I need to manipulate data found in multiple data files (~100,000 files). One single data file has ~60,000 rows and looks something like this:
ITEM: TIMESTEP
300
ITEM: NUMBER OF ATOMS
64000
ITEM: BOX BOUNDS xy xz yz pp pp pp
7.1651861306114756e+02 7.6548138693885244e+02 0.0000000000000000e+00
7.1701550555416179e+02 7.6498449444583821e+02 0.0000000000000000e+00
7.1700670287454318e+02 7.6499329712545682e+02 0.0000000000000000e+00
ITEM: ATOMS id mol mass xu yu zu
1 1 1 731.836 714.006 689.252
5 1 1 714.228 705.453 732.638
6 2 1 736.756 704.069 693.386
10 2 1 744.066 716.174 708.793
11 3 1 715.253 679.036 717.336
. . . . . .
. . . . . .
. . . . . .
I need to extract the x coordinate of the first 20,000 lines and group it together with the x coordinates found in the other data files.
Here is the working code:
import numpy as np
import glob
import natsort
import pandas as pd
data = []
filenames = natsort.natsorted(glob.glob("CoordTestCode/ParticleCoordU*"))
for f in filenames:
files = pd.read_csv(f,delimiter=' ', dtype=float, skiprows=8,usecols=[3]).values
data.append(files)
lines = 20000
x_pos = np.zeros((len(data),lines))
for i in range(0,len(data)):
for j in range(0,lines):
x_pos[i][j]= data[i][j]
np.savetxt('x_position.txt',x_pos,delimiter=' ')

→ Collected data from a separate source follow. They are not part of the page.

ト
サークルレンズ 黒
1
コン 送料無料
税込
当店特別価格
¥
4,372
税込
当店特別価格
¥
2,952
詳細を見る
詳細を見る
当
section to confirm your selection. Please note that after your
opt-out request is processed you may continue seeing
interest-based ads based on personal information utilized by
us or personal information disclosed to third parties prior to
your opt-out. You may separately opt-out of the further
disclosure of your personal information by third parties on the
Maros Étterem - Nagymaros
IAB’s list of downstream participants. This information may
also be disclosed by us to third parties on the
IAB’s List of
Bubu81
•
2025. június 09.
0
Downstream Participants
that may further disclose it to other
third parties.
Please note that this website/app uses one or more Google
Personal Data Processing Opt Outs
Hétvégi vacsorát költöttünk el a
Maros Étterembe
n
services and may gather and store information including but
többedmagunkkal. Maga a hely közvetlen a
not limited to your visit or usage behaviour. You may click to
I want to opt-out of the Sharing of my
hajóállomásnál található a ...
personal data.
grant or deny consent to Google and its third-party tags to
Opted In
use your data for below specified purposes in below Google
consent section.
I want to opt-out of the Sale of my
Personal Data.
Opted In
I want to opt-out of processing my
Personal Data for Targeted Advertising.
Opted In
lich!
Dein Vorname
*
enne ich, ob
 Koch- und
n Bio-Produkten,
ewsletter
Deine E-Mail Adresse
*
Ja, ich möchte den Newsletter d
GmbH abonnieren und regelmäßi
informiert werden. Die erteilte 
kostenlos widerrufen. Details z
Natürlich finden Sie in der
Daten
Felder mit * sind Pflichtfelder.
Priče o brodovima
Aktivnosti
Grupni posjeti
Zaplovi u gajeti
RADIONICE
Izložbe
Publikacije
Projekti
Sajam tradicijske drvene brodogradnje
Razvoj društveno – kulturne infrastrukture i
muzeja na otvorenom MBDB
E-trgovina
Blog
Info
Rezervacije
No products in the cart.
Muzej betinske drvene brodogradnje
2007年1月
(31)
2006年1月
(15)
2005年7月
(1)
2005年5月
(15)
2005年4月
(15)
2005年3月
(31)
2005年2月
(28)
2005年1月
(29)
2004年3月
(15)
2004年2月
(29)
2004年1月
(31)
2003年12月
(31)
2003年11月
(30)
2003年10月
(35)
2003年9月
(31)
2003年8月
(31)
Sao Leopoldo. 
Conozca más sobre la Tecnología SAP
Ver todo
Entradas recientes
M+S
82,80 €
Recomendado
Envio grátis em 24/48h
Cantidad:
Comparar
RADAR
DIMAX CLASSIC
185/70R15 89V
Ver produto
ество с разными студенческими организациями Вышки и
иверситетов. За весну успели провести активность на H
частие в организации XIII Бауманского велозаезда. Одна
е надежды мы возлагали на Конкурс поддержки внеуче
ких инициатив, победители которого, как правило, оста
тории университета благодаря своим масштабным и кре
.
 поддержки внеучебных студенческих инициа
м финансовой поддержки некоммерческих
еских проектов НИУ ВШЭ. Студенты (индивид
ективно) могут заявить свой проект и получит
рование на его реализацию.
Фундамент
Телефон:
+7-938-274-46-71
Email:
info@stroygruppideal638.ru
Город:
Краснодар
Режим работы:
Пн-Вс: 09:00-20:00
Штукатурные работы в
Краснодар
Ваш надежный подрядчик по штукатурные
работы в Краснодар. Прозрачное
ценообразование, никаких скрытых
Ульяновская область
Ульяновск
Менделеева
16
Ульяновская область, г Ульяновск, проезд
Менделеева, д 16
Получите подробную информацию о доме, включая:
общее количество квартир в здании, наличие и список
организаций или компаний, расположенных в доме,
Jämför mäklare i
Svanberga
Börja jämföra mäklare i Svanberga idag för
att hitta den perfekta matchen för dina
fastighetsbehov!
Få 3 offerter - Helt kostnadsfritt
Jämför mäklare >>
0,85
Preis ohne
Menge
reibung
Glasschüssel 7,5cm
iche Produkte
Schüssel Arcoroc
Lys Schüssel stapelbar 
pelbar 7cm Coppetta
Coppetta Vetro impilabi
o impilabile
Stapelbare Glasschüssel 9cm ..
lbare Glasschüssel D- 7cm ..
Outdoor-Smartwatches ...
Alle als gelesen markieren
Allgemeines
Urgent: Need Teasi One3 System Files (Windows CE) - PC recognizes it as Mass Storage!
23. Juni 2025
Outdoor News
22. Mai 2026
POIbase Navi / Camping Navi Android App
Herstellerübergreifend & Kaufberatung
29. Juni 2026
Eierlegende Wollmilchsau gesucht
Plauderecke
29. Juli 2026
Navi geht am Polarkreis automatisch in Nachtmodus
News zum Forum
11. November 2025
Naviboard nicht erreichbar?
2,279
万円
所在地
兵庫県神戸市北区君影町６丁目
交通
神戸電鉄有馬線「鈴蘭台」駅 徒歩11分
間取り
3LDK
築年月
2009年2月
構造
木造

The problem is of course the time it will take to do this for all the 100,000 files. I was able to significantly reduce the time by switching from np.loadtxt
to pandas.read_csv
, however is still too inefficient. Is there a better approach to this? I read that maybe using I/O streams can reduce the time but I am not familiar with that procedure. Any suggestions?